Daily Illuminator

July 22, 2007: Extinct In Two Years?

Recently a Chinese dolphin species, the baiji or Yangtze River Dolphin, was declared "functionally extinct" that is, scientists can't prove they're all dead, but they couldn't find a single one. It was wiped out by habitat destruction, accidental entanglement in nets, and deliberate illegal fishing. A North American porpoise is about to follow it.

The vaquita is the world's smallest porpoise. It is found only in the northern Gulf of California. Estimates of the surviving population range from 100 to 300. The vaquita, or Gulf of California Porpoise, is not a deliberate target of fisherman, but several dozen are killed every year by entanglement in fishing nets. The Mexican government, which controls its waters, has issued regulations prohibiting gill net use, but does little to enforce them. As a result, fishing, and destruction of porpoises, continues. Researchers extrapolating from reported vaquita deaths estimated that 78 vaquita die each year from gill nets more than one every week. At that rate, the species probably has about two years.

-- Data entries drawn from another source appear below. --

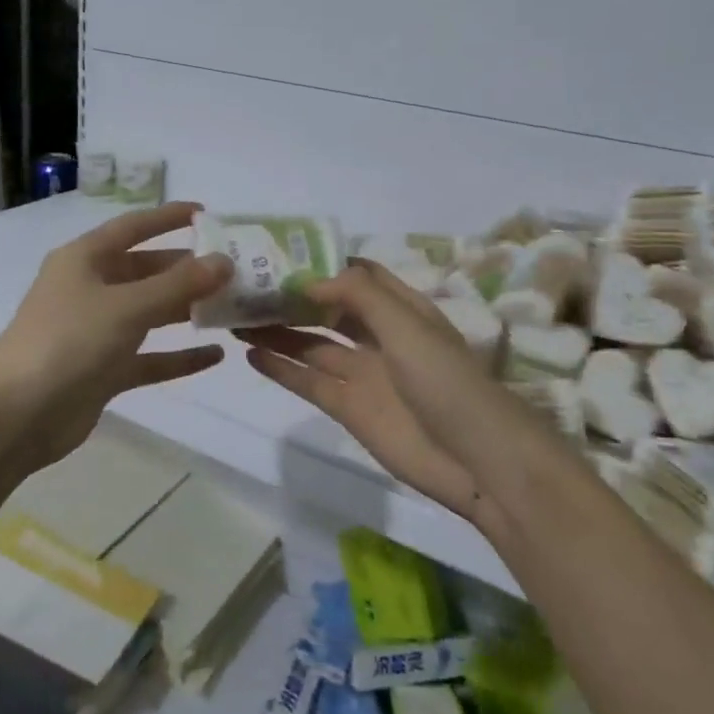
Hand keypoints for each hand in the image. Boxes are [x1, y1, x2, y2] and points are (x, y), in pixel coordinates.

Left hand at [0, 202, 232, 470]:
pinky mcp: (103, 370)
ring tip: (232, 307)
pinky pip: (148, 357)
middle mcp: (90, 288)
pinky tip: (215, 356)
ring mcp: (96, 331)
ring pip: (149, 313)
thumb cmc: (69, 342)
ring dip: (186, 310)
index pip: (133, 227)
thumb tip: (224, 261)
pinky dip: (177, 356)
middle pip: (146, 271)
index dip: (167, 218)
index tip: (206, 213)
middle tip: (234, 270)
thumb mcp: (127, 306)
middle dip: (186, 270)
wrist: (17, 415)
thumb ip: (178, 284)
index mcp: (85, 259)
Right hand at [239, 261, 542, 525]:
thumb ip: (359, 296)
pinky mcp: (349, 408)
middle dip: (292, 297)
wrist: (476, 460)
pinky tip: (251, 354)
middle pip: (328, 309)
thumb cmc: (446, 380)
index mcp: (401, 309)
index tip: (280, 253)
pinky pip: (309, 381)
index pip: (357, 276)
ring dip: (278, 330)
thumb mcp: (407, 325)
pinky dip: (282, 368)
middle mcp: (379, 336)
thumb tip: (309, 279)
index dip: (323, 264)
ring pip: (312, 344)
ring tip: (238, 317)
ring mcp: (363, 373)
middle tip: (247, 286)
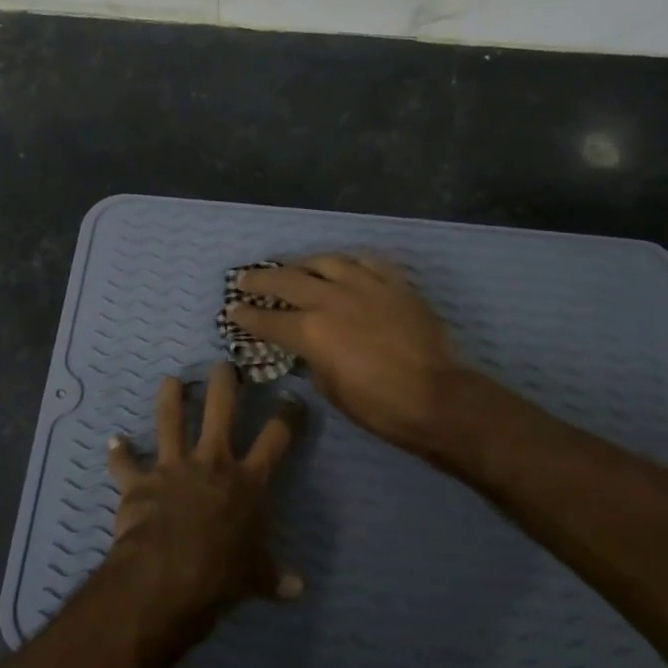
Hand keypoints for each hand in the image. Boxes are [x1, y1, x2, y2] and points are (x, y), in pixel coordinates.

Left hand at [105, 363, 305, 619]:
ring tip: (170, 380)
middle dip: (224, 383)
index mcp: (248, 481)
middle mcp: (212, 462)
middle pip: (220, 409)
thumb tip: (298, 590)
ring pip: (170, 420)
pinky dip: (119, 453)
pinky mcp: (140, 482)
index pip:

According to an article in the July-August 2007 issue of Natural History Magazine, $25 million would make it possible to eliminate all vaquita bycatch, by buying out fishermen or re-equipping them with fishing equipment that doesn't kill dolphins. U.S. and Mexican economists and marine researchers are working on such a program, but they don't have the funding to implement it. See www.vaquita.org for more about their group - or to contribute.

The authors of the Natural History article point out that $25 million would be a drop in the bucket to a corporate sponsor. Is there a corporation out there willing to direct a donation toward actually saving a species? Or to redirect part of their ad budget toward doing some good that would be worth advertising?

There's also a vaquita article at the Cetacean Society Incorporated website. As it points out: for the species to survive, one thing has to happen. The deadly nets, already illegal, have to come out of the water now. That would require the government of Mexico to enforce its regulations. As I write this, I do not know what the most effective way might be for citizens of Mexico to address this issue with their government, or for citizens of other countries to address this issue in a way that will reach the government of Mexico.